● **Work item**
Find every line in the data that contains the word "Panel". Return each of those lines.

● **Provided material**

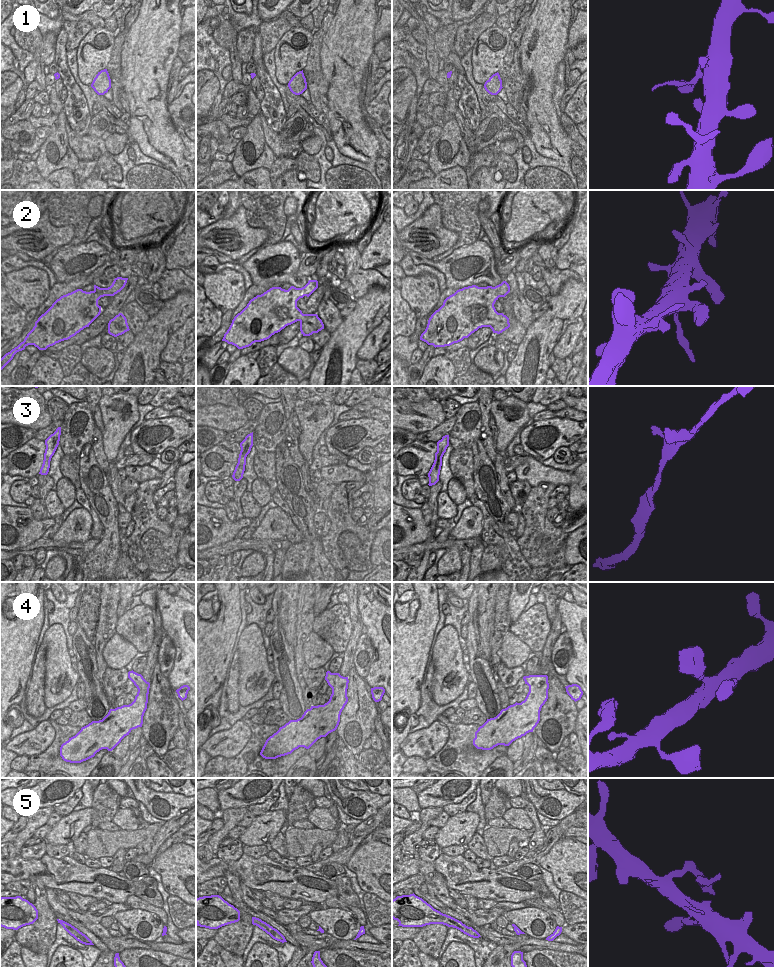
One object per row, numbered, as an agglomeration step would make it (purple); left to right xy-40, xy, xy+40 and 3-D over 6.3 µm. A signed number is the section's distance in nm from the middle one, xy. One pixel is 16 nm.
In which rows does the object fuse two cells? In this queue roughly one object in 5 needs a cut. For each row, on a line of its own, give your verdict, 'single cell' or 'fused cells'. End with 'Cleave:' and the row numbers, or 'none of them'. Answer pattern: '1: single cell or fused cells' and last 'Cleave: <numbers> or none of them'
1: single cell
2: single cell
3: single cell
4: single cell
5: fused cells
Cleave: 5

* * *

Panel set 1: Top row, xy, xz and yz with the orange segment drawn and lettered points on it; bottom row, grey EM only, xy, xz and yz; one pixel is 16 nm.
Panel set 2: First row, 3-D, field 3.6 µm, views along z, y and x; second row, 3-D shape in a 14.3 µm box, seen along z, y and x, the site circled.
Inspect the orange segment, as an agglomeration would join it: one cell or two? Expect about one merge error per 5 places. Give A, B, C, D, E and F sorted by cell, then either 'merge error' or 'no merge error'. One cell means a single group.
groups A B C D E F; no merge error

● **Result of the exercise**
Panel set 1: Top row, xy, xz and yz with the orange segment drawn and lettered points on it; bottom row, grey EM only, xy, xz and yz; one pixel is 16 nm.
Panel set 2: First row, 3-D, field 3.6 µm, views along z, y and x; second row, 3-D shape in a 14.3 µm box, seen along z, y and x, the site circled.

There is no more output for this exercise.